Comunque fossi a Roma, non mancherei, non rinuncerei all’emozione di marciare per il riarmo al fianco dei compagni Quartapelle e Guerini,  di Pina Picierno, del prode Calenda, magari di Paolo Mieli (dopo il suo memorabile annuncio: non parteciperò al brindisi dell’ambasciata Usa in via Veneto), avendo fortuna anche di Brancaleone da Norcia, dopo aver marciato tra Perugia e Assisi (solo idealmente per ragioni d’età, non per altro) per il disarmo al fianco di Giorgio La Pira, Arturo Carlo Jemolo, Italo Calvino, Aldo Capitini.

Non mancherei per quella vocazione alla pace che non mi ha mai lasciato, magari stringendomi in un lato sotto le bandiere di Flavio Lotti, e chiedendomi perché una “manifestazione per la pace e per il disarmo” non l’avessero organizzata il Pd (lo so benissimo, in realtà), la Cgil, la Cisl e l’Uil finalmente insieme (quanto pagheranno i lavoratori quegli investimenti bellici?), l’Anpi, l’Arci, eccetera eccetera, dopo aver riconosciuto il fallimento di questa Europa di fronte all’Ucraina, a Gaza, a tante guerre. Un’Europa incapace di prevenire (e credo si sarebbe potuto) e di concludere, divisa, subalterna, ipocrita e, infine, per questo, debole.

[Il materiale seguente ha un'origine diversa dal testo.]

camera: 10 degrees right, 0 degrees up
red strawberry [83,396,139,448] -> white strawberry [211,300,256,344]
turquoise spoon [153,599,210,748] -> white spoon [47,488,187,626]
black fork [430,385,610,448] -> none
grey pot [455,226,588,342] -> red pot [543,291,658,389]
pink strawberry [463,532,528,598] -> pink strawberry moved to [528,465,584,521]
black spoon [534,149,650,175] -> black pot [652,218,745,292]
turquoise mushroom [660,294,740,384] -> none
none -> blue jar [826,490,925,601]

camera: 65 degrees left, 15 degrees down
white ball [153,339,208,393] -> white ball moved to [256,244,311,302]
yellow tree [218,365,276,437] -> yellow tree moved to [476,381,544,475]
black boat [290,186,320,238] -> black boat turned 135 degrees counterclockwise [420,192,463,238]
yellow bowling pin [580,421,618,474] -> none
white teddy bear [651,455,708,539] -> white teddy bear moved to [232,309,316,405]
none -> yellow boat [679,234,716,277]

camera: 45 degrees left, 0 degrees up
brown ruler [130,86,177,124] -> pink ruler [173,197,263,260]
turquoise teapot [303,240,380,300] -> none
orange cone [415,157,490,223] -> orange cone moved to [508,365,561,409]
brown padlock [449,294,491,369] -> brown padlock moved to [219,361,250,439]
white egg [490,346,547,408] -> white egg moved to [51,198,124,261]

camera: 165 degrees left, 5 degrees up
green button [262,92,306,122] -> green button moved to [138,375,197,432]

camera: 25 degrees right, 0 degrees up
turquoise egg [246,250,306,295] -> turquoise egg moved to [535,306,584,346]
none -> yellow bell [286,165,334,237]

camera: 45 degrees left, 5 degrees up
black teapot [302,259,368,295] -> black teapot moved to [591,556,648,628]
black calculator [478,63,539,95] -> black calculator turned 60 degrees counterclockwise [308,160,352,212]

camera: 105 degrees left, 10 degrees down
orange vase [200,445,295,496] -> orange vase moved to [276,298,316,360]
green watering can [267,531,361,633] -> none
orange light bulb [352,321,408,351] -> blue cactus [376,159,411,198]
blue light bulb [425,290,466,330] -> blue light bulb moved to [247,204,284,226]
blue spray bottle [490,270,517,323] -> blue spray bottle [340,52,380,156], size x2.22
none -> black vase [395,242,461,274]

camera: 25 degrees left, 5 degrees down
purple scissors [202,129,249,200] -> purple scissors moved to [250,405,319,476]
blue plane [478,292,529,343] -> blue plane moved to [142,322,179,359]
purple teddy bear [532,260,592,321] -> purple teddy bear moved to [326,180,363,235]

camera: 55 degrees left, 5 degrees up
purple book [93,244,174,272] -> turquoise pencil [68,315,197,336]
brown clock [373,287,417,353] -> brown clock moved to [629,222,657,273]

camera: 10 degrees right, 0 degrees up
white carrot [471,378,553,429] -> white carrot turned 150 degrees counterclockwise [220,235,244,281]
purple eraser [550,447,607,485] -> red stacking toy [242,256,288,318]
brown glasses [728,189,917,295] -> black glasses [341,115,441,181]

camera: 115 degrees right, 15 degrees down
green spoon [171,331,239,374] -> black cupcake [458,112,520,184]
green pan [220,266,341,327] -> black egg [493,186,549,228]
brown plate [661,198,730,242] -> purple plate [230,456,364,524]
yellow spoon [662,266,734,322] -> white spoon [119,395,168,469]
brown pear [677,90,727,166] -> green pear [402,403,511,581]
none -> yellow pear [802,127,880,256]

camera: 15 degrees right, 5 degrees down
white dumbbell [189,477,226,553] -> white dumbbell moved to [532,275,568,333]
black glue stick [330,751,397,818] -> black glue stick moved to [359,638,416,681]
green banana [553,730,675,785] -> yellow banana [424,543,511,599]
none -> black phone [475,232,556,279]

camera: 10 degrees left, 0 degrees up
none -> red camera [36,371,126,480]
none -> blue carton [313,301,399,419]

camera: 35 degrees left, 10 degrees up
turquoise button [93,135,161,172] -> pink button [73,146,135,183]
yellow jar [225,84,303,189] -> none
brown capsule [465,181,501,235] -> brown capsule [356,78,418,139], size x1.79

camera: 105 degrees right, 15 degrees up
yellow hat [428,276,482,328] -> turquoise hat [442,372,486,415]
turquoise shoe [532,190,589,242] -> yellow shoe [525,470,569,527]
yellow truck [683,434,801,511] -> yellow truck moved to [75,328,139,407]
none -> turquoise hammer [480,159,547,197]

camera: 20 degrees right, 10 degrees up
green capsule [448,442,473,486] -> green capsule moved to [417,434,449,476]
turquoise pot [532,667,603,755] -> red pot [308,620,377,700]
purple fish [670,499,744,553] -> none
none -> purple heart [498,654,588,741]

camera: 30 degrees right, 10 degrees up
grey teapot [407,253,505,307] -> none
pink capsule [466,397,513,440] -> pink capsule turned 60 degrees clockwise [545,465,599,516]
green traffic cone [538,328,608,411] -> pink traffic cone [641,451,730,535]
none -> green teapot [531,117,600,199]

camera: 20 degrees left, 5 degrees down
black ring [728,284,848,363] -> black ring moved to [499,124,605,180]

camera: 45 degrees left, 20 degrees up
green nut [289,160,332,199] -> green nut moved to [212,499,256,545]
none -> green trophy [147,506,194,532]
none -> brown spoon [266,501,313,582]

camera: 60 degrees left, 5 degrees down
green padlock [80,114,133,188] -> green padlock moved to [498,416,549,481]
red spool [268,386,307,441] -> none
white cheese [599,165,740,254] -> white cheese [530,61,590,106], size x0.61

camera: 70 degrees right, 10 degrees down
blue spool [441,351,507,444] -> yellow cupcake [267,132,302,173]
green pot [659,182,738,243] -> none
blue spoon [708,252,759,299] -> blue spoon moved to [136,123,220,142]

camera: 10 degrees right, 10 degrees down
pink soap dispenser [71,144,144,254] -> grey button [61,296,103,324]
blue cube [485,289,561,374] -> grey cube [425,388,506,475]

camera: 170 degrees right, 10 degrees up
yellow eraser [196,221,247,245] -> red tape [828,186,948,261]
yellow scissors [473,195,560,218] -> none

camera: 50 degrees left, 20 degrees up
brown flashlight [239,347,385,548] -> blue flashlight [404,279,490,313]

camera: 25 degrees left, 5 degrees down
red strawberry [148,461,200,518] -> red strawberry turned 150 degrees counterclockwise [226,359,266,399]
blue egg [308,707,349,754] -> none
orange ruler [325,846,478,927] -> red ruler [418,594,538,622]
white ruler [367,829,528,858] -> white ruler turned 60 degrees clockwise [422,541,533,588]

Del tutto povera di cultura politica (fondamento della diplomazia), vantandosi comunque i suoi rappresentanti di essere “politici”. Cito Guenter Anders: “Non facciamoci illusioni. La maggior parte di coloro che guidano le nostre sorti lo fanno in modo assolutamente cieco, del tutto privo di fantasia”. Hans Magnus Enzensberger ammoniva che la fine del mondo sarebbe arrivata passo dopo passo, uno dopo l’altro. Potremmo smentirlo, alle prese con un ping pong di atomiche.

Forse noi tutti, giovani o vecchi, dovremmo imparare a considerarci soltanto i fortunati superstiti di un secolo e di un ventennio di guerre.